INSTRUCTIONS:
1 – Summarize the worst-TV-ads thread in two sentences.
2 – Answer these questions from the worst-TV-ads thread.
(a) Which ads does snakeluvver call a close contender?
(b) Who does 10hcaro say takes the cake for worst radio ad ever?
(c) What does richoman_3 put in second place?

READING PASSAGE:
# Worst TV ads...



## snakeluvver (Jul 28, 2011)

What do you think is the worst ad on TV now?

For me first place is the Queensland Government "Saving Bundles" ads. Its a GOVERNMENT ad and its so insanely stupid, not funny no matter how hard they try and I dont see why they bother, just make the government look even more stupid. Cant find a link for it at the moment

A close contender are the Titan Sheds ads, heres just one example of one of their painful ads.
‪Titan Garages & Sheds 2010 Ad‬&rlm; - YouTube

Local ads always suck too...


----------



## 10hcaro (Jul 28, 2011)

The lady from the anti-plain-packaging ads.. On another note, I think Frank Walker from National Tiles takes the cake for worst radio ad ever.


----------



## snakeluvver (Jul 28, 2011)

Everytime that ad comes on, the radio goes off. Its the rule.


----------



## Jungle_Fever1 (Jul 28, 2011)

The hungry jacks one with the trady on the back of the ute saying he is in the in croud


----------



## richoman_3 (Jul 28, 2011)

Rivers ads are first.
then in second place comes that stupid coles 'prices are down ad'.
i feel embarrassed watching TV when i see that LOL


----------



## 10hcaro (Jul 28, 2011)

richoman_3 said:


> Rivers ads are first.

EXTRACTED DATA:

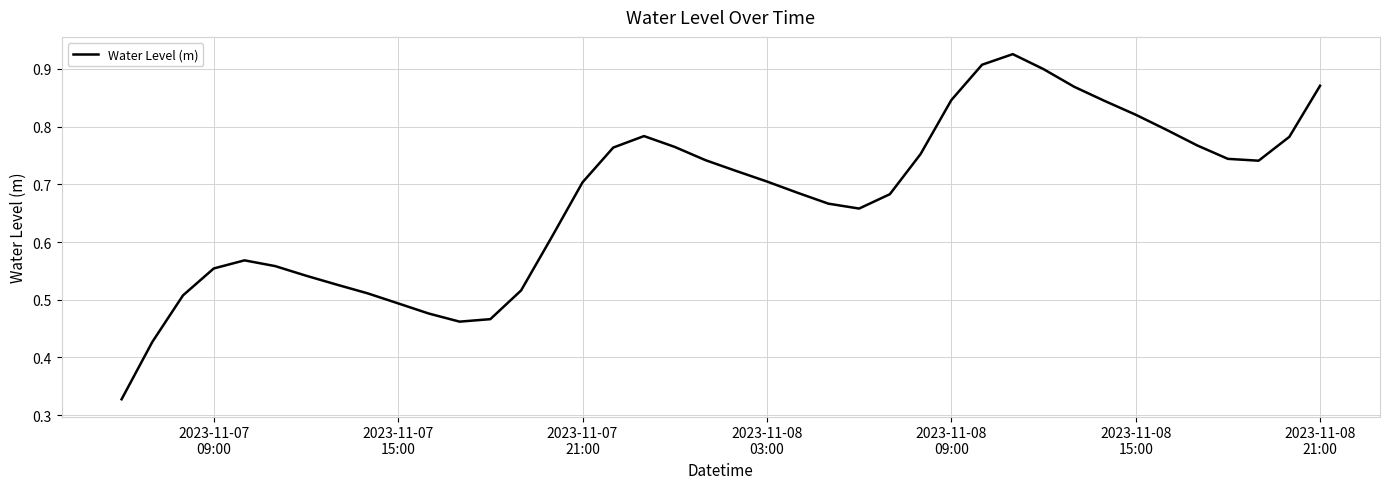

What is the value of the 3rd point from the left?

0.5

---

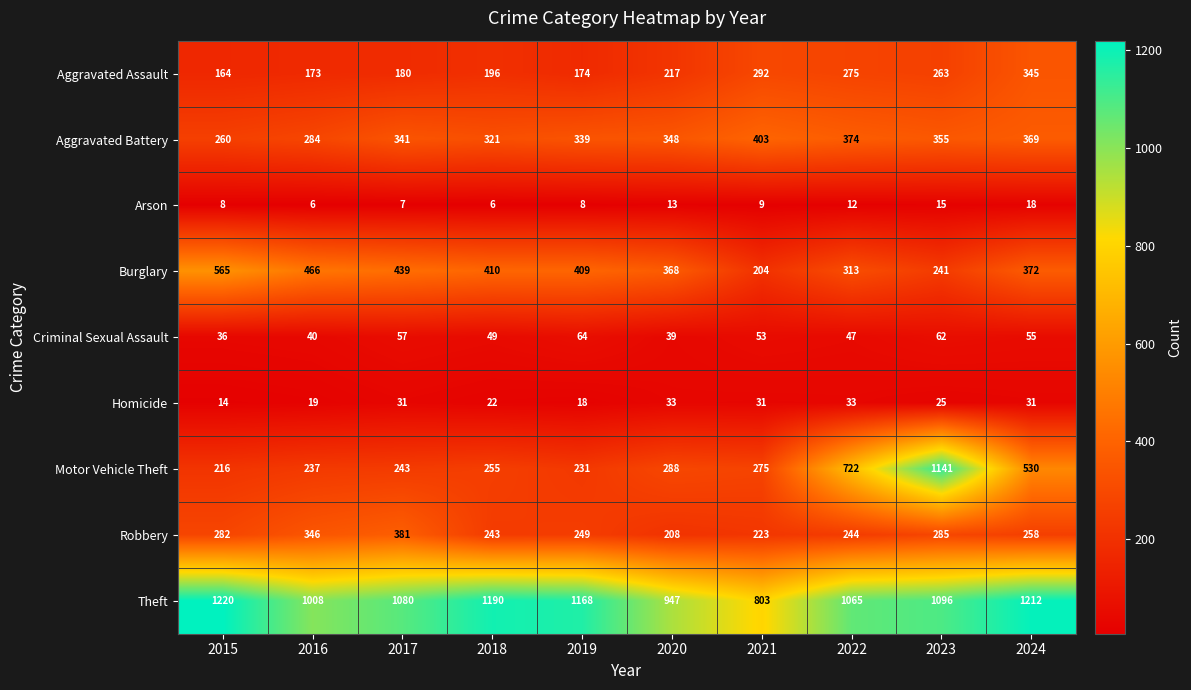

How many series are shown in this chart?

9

--

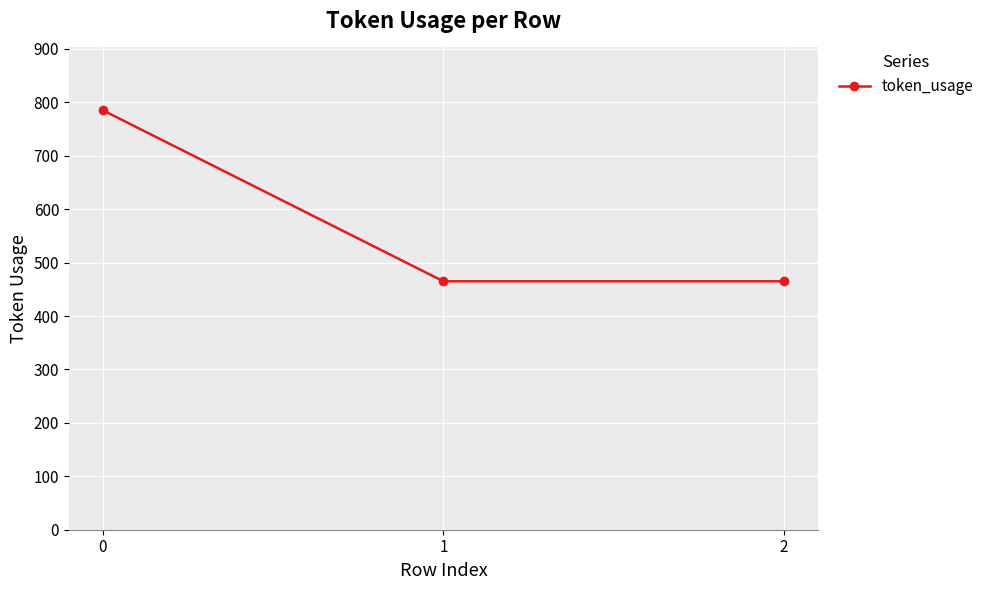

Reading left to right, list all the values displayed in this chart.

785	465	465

ANSWERS TO THIS EXERCISE:
1 – Asked for the worst ad on TV, snakeluvver ranks the Queensland Government "Saving Bundles" ads first and the Titan Sheds ads as a close contender. Other posters name the anti-plain-packaging ads, a Hungry Jacks ad, the Rivers ads and a Coles "prices are down" ad, and 10hcaro calls Frank Walker from National Tiles the worst radio ad ever.

2 –
(a) The Titan Sheds ads.
(b) Frank Walker from National Tiles.
(c) The Coles "prices are down" ad.